• [Work request]:
Line by line, output everything from the one that contains "FIGURE 1 Patient" through the end of the material below, exactly as written and with no pictures.

• [Supplied material]:
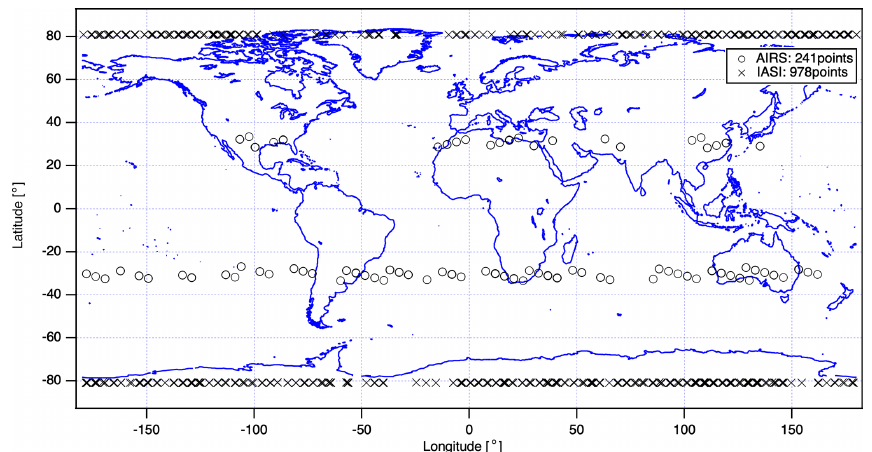
Figure 14. Inter-comparison between TANSO-FTS-2 and others: coincident latitude and longitude map between TANSO-FTS-2, AIRS (o), and IASI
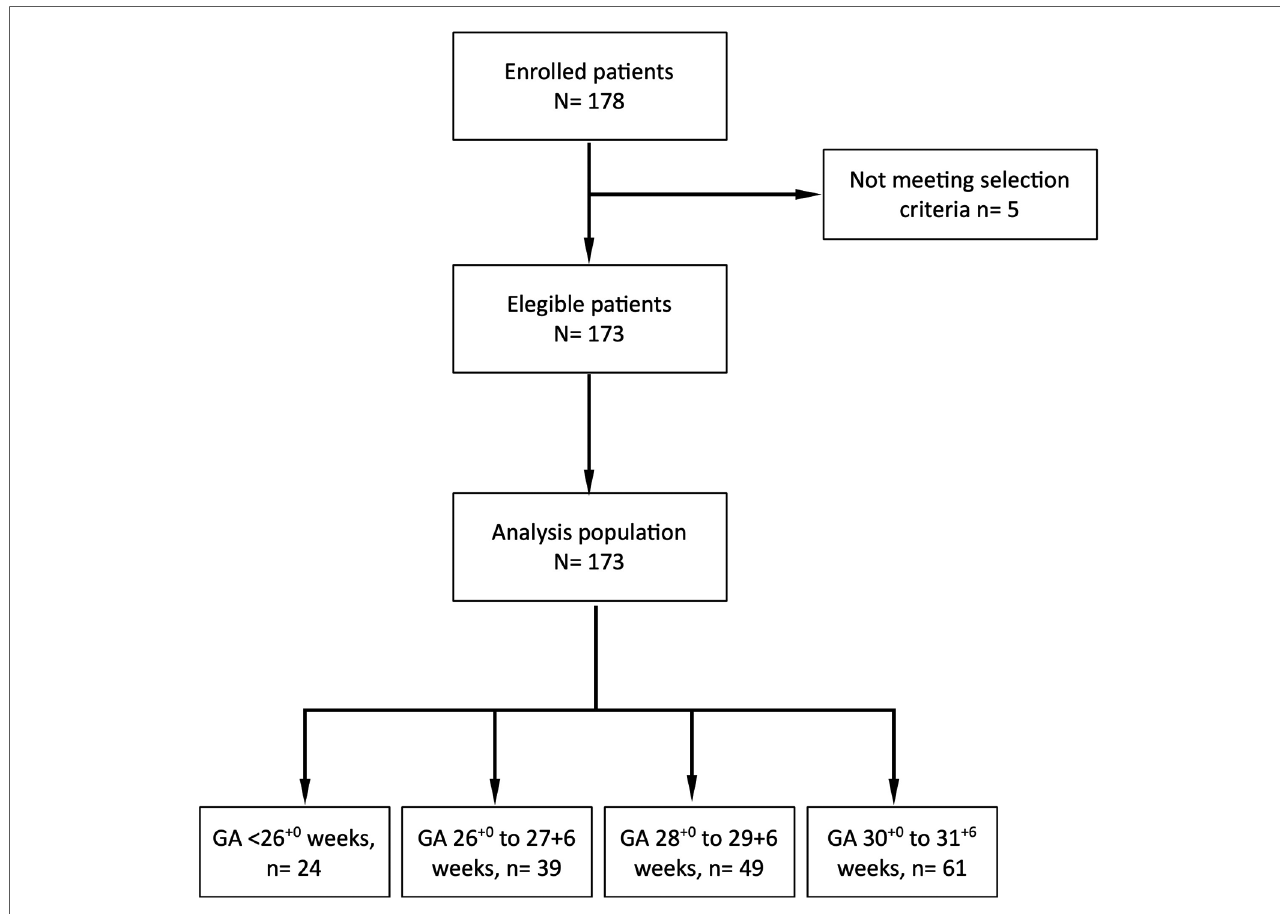
FIGURE 1 Patient distribution in the VENTIS study. GA, gestational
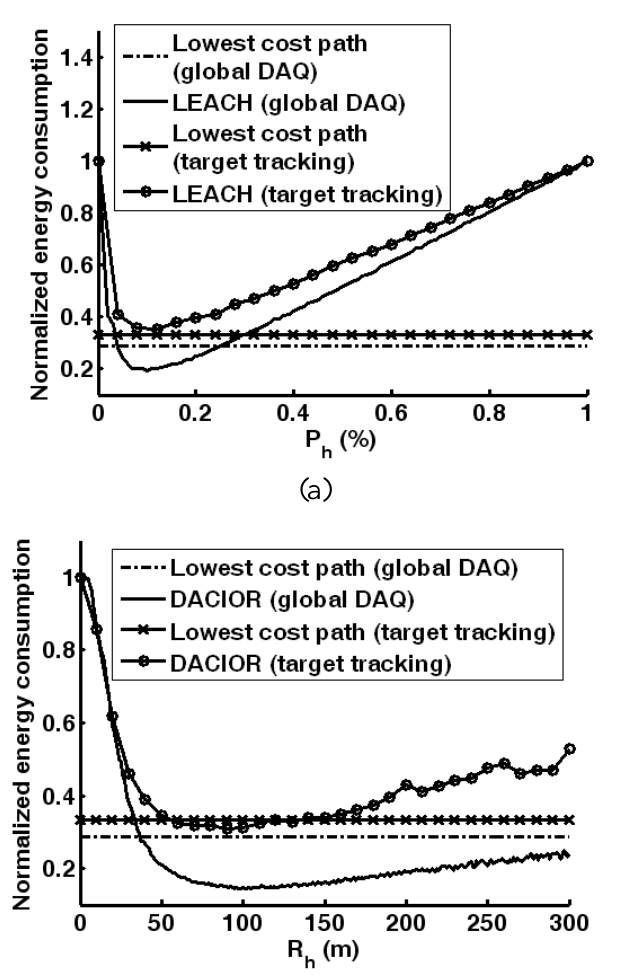
Figure 6. Energy consumption during global DAQ and target tracking: (a) Comparison of lowest cost path and LEACH; (b) Comparison of lowest cost path and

• [Answer section]:
FIGURE 1 Patient distribution in the VENTIS study. GA, gestational
Figure 6. Energy consumption during global DAQ and target tracking: (a) Comparison of lowest cost path and LEACH; (b) Comparison of lowest cost path and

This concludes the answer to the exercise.